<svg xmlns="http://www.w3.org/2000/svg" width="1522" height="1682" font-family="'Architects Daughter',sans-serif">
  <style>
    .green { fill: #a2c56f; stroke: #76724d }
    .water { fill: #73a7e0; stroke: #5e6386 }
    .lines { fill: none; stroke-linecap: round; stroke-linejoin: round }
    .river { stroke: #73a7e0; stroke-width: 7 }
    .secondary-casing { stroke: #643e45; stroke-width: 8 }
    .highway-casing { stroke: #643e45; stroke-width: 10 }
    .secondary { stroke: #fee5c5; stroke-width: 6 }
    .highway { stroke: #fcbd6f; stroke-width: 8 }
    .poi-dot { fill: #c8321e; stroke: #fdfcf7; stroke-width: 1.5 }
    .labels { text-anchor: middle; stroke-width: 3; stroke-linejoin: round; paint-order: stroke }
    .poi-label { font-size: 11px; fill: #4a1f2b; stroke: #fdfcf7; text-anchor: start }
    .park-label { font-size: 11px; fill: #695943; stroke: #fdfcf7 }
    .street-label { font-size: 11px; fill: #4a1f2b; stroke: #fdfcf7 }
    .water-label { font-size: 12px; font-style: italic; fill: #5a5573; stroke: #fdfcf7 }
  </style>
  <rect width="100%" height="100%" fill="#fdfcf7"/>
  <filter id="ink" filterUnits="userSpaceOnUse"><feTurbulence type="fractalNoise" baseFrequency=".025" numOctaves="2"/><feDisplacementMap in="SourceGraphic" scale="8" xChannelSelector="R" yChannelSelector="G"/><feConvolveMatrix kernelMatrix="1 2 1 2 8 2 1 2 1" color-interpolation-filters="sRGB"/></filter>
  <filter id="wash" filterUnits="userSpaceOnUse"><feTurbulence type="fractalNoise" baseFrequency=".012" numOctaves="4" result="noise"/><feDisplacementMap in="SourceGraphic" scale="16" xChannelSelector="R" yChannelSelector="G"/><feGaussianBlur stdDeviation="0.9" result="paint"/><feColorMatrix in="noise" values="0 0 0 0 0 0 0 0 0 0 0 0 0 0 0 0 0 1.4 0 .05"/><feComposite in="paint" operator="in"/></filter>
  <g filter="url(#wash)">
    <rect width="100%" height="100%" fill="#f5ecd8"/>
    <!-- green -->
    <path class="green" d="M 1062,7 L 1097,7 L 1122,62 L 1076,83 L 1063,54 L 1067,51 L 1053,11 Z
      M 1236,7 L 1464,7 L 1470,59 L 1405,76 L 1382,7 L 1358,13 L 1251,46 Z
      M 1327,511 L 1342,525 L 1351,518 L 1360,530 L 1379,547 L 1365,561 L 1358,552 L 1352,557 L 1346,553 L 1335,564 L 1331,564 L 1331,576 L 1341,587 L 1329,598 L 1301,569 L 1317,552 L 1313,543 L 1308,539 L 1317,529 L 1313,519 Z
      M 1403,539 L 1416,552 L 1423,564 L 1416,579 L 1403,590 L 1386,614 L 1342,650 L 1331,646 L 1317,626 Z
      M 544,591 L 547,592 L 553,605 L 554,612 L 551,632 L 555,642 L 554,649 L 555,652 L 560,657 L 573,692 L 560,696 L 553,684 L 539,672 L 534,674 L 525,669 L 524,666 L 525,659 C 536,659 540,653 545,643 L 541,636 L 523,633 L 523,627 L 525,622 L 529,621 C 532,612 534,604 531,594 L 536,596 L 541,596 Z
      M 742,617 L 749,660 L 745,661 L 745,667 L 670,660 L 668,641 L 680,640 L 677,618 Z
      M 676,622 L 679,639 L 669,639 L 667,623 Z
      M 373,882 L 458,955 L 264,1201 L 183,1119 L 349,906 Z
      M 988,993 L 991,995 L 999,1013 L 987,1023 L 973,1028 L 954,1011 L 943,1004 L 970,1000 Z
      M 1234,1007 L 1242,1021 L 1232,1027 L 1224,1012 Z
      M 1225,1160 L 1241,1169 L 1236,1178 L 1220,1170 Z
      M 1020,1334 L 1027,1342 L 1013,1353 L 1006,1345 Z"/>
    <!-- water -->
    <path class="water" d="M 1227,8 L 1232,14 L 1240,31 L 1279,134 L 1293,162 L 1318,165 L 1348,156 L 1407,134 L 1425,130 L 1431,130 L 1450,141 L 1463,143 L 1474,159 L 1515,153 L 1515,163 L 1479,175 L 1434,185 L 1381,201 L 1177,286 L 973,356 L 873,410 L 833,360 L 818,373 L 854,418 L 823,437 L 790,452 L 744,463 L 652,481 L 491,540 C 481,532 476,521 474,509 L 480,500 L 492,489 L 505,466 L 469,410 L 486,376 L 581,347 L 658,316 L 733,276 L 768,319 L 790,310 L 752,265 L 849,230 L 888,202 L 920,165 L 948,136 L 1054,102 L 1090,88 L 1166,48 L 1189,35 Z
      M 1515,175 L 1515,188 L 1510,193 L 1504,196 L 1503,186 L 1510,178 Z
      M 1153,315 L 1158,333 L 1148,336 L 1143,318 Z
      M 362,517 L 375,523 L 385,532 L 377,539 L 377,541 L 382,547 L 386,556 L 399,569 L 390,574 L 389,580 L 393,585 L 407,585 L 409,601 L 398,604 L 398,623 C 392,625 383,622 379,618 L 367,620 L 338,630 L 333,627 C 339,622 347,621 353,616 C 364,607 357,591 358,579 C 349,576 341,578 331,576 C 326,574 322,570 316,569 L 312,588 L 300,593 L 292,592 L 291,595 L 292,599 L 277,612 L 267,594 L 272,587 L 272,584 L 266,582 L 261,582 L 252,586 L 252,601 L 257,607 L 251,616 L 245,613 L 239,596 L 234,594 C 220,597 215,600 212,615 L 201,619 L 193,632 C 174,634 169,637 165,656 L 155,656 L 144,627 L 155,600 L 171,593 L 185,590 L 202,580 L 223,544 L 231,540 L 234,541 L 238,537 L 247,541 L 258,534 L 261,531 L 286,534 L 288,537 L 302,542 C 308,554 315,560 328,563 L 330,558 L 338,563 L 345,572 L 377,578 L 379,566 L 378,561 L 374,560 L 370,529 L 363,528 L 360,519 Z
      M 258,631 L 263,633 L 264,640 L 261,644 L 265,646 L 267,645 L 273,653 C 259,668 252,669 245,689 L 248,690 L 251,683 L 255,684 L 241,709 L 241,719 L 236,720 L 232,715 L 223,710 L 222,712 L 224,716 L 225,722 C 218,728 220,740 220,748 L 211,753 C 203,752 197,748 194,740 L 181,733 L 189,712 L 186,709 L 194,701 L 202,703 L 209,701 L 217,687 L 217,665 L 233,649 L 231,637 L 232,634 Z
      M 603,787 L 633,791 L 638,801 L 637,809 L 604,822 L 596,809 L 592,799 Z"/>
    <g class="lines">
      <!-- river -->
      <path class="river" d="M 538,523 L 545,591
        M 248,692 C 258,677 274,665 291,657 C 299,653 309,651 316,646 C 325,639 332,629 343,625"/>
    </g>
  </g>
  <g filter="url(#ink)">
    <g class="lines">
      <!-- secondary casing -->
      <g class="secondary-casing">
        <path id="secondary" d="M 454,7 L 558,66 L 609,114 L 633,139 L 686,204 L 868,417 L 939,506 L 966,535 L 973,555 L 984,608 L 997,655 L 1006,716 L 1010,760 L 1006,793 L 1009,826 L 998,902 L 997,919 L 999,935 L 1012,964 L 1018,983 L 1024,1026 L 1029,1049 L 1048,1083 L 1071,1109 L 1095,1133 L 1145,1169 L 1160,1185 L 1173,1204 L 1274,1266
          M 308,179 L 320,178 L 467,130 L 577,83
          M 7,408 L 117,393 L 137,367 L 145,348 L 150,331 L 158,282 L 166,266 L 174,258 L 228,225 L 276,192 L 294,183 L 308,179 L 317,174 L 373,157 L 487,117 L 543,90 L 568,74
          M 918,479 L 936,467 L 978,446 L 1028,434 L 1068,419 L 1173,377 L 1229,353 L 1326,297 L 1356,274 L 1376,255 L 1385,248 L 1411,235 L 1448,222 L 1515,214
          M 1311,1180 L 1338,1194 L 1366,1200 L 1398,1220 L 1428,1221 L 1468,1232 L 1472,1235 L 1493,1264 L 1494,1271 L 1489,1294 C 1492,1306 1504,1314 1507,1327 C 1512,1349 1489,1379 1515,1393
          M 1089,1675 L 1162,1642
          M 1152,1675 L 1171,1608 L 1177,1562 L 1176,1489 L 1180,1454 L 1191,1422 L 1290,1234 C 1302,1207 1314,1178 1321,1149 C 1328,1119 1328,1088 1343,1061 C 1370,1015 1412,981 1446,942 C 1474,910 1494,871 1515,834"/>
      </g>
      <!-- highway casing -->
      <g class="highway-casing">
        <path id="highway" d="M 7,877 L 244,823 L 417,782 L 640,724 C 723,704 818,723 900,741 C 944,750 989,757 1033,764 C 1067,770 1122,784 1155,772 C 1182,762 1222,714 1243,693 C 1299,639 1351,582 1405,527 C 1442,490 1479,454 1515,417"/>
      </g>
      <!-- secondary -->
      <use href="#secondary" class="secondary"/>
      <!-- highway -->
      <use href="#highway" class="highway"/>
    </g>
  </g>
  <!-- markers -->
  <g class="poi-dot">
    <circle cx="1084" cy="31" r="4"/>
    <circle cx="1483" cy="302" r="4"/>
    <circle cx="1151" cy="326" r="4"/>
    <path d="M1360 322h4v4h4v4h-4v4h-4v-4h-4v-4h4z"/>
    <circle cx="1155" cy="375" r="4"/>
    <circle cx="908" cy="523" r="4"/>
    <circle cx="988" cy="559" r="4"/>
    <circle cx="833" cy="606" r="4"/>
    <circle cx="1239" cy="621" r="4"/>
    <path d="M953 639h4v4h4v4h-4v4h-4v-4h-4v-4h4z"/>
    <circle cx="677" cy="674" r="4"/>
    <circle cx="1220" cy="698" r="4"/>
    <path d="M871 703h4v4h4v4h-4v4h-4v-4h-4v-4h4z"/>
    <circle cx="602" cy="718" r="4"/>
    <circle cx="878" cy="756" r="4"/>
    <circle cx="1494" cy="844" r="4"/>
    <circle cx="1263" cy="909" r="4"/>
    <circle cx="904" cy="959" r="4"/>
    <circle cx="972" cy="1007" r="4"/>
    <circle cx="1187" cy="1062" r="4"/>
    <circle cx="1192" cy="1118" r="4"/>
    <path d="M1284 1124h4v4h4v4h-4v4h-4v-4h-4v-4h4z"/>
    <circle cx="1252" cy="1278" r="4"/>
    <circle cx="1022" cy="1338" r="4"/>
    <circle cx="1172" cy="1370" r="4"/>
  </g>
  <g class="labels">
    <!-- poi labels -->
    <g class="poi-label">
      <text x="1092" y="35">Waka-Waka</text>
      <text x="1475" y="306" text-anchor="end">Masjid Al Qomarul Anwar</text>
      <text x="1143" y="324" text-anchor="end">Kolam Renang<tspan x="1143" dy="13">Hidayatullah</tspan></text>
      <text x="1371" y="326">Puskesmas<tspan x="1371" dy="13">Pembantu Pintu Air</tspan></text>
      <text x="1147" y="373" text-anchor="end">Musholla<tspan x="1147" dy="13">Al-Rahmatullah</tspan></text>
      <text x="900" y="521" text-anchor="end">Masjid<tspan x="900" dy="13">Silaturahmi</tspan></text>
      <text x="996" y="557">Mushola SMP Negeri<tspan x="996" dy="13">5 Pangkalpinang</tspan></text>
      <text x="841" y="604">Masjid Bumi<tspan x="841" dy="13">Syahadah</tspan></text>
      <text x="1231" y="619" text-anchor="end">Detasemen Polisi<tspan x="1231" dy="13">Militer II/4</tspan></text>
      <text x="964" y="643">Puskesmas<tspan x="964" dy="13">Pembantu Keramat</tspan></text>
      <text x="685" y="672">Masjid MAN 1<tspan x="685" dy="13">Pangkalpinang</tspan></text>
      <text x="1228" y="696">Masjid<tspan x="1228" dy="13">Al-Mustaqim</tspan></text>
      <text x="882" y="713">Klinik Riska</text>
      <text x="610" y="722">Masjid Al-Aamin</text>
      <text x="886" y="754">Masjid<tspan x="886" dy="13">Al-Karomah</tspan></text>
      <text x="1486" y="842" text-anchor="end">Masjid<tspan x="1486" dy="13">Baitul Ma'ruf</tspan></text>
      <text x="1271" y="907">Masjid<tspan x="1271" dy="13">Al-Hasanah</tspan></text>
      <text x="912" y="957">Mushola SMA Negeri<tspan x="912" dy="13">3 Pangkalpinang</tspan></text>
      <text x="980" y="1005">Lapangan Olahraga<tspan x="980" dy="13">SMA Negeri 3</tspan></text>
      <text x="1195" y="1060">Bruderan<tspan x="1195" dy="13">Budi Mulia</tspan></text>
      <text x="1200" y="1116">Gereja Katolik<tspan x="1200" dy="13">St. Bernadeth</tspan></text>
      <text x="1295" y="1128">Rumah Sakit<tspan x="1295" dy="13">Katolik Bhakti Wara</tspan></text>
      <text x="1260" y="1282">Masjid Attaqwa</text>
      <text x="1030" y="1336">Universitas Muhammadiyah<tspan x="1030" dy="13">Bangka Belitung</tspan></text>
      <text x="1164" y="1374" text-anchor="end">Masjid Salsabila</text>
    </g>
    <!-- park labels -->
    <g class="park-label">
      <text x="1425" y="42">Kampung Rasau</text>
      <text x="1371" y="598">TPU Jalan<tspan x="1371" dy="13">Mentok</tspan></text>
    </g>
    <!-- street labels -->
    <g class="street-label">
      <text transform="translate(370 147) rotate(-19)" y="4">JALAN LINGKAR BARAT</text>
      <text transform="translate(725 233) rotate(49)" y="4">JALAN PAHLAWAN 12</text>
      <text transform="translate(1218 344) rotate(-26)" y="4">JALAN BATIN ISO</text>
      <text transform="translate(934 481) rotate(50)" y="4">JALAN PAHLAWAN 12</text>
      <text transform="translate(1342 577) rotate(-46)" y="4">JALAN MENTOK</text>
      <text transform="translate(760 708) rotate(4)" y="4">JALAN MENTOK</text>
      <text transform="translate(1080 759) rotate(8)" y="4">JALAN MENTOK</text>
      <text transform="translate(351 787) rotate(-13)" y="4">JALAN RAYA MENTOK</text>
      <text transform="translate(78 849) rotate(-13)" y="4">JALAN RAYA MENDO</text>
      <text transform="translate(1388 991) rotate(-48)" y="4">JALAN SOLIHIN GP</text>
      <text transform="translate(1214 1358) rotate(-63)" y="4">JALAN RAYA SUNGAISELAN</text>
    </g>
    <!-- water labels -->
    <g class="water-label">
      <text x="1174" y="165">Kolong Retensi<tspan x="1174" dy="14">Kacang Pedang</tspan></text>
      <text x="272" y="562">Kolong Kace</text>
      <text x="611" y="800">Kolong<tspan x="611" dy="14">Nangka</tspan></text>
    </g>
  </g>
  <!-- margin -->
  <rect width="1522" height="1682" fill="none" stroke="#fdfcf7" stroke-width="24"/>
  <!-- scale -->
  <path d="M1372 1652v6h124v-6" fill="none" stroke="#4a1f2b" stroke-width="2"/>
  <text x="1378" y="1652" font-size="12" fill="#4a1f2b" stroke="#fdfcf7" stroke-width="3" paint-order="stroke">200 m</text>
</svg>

Work to be completed. Looking at the data above, write out exactly the lines that start at the one containing "none; stroke-linecap: round;" and end at the one containing "L 1053,11 Z"; include both and nothing beyond.

Answer space.
    .lines { fill: none; stroke-linecap: round; stroke-linejoin: round }
    .river { stroke: #73a7e0; stroke-width: 7 }
    .secondary-casing { stroke: #643e45; stroke-width: 8 }
    .highway-casing { stroke: #643e45; stroke-width: 10 }
    .secondary { stroke: #fee5c5; stroke-width: 6 }
    .highway { stroke: #fcbd6f; stroke-width: 8 }
    .poi-dot { fill: #c8321e; stroke: #fdfcf7; stroke-width: 1.5 }
    .labels { text-anchor: middle; stroke-width: 3; stroke-linejoin: round; paint-order: stroke }
    .poi-label { font-size: 11px; fill: #4a1f2b; stroke: #fdfcf7; text-anchor: start }
    .park-label { font-size: 11px; fill: #695943; stroke: #fdfcf7 }
    .street-label { font-size: 11px; fill: #4a1f2b; stroke: #fdfcf7 }
    .water-label { font-size: 12px; font-style: italic; fill: #5a5573; stroke: #fdfcf7 }
  </style>
  <rect width="100%" height="100%" fill="#fdfcf7"/>
  <filter id="ink" filterUnits="userSpaceOnUse"><feTurbulence type="fractalNoise" baseFrequency=".025" numOctaves="2"/><feDisplacementMap in="SourceGraphic" scale="8" xChannelSelector="R" yChannelSelector="G"/><feConvolveMatrix kernelMatrix="1 2 1 2 8 2 1 2 1" color-interpolation-filters="sRGB"/></filter>
  <filter id="wash" filterUnits="userSpaceOnUse"><feTurbulence type="fractalNoise" baseFrequency=".012" numOctaves="4" result="noise"/><feDisplacementMap in="SourceGraphic" scale="16" xChannelSelector="R" yChannelSelector="G"/><feGaussianBlur stdDeviation="0.9" result="paint"/><feColorMatrix in="noise" values="0 0 0 0 0 0 0 0 0 0 0 0 0 0 0 0 0 1.4 0 .05"/><feComposite in="paint" operator="in"/></filter>
  <g filter="url(#wash)">
    <rect width="100%" height="100%" fill="#f5ecd8"/>
    <!-- green -->
    <path class="green" d="M 1062,7 L 1097,7 L 1122,62 L 1076,83 L 1063,54 L 1067,51 L 1053,11 Z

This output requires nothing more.